But how does it get there without carrying every drop of fuel from departure? Orbital refueling holds the key, as NASA’s planned LOXSAT mission demonstrates. Designed to prove liquid oxygen can be managed, monitored and transferred in microgravity, the challenge is both narrower and broader than it sounds. If it can be done effectively, spacecraft heading to the moon or Mars won’t need to carry all their propellant with them when they leave Earth, which will dramatically increase the freedom of orbital assembly and operation of deep-space vehicles.

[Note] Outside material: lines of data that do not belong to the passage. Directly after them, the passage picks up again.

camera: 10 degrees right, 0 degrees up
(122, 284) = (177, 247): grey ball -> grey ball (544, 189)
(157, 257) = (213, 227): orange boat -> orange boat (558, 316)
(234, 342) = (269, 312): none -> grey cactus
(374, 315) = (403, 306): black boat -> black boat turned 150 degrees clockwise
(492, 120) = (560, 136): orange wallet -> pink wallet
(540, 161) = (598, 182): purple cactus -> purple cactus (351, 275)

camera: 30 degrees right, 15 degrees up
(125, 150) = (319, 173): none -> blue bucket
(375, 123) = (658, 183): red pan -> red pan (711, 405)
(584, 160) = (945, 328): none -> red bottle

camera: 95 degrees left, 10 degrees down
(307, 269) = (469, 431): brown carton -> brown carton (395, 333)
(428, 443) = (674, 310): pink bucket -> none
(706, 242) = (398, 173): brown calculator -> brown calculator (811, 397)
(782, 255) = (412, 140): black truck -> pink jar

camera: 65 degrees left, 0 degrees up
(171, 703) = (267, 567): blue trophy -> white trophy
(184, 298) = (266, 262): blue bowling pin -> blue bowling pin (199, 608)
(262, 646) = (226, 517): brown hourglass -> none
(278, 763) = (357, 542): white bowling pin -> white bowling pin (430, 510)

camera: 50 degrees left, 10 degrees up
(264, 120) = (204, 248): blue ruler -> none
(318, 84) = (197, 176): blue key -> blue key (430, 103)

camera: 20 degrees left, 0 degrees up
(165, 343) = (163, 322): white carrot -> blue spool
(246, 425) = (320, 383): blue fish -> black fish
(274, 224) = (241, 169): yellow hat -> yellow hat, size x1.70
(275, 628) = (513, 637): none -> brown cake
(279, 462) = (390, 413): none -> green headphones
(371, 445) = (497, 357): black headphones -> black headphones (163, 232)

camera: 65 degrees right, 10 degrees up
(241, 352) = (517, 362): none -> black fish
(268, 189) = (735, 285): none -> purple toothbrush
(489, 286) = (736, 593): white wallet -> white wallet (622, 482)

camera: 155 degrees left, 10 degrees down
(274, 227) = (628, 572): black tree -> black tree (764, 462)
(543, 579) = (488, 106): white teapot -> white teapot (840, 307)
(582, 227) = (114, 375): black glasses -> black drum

Why is LOXSAT important? Because it addresses the most difficult technical question behind cryogenic propellant depots: How do you store, monitor and transfer propellants like liquid oxygen and hydrogen in orbit? These fuels offer tremendous performance advantages, but they are hard to keep cold for extended periods. In space, the task becomes even harder because of microgravity effects, thermal challenges, and boil-off losses that slowly eat away at mission margins. NASA has positioned cryogenic depots as a critical orbital node for refueling exploration missions, but to make it happen, engineers need to know whether their hardware will work in practice.
There is nothing revolutionary about the concept. For years, space transportation studies have emphasized depots as a way to decouple launch and refueling, allowing spacecraft to top off in orbit rather than packing everything onto one rocket. One of the strongest arguments for this approach is that starting a mission with empty tanks can alter the balance of mass, providing space for more payload or smaller launch vehicles. Early ideas for depots focused on this shorter-term goal, prioritizing the easier job of transferring large quantities of liquid oxygen first and adding more complex cryogenic mixes later.
NASA has tested part of this challenge in orbit, but not in the way it needs for exploration. The Robotic Refueling Mission on the International Space Station showed how robotic servicing could be done, including 4 months of zero boil-off cryogen storage until a cryocooler failure shut down the experiment. Building on this experience, LOXSAT aims to advance the technology by demonstrating fluid management of cryogens in free-flight, which may be more relevant for NASA’s exploration efforts than the ISS experiments. The urgency of addressing the problem is clear.
Cryogenic propellants are essential for NASA’s plans for the lunar surface, which depend on spacecraft that can be refueled on-orbit to continue their missions. Now the problem is gaining relevance for the commercial sector as well. A recent study backed by NASA showed that there are no technical hurdles to refueling geosynchronous Earth orbit satellites. Instead, the focus is now on operational reliability and standardized interfaces, meaning that the hardware questions have been narrowed to one of execution: Can propellant be stored, transferred and managed consistently enough to earn confidence?
LOXSAT won’t build a space station service station overnight, but it can help take a step in that direction. If the mission demonstrates that liquid oxygen can be managed effectively in orbit for extended periods of time, the results will contribute directly to a transportation system in which spacecraft can be assembled and operated more efficiently using orbital refueling.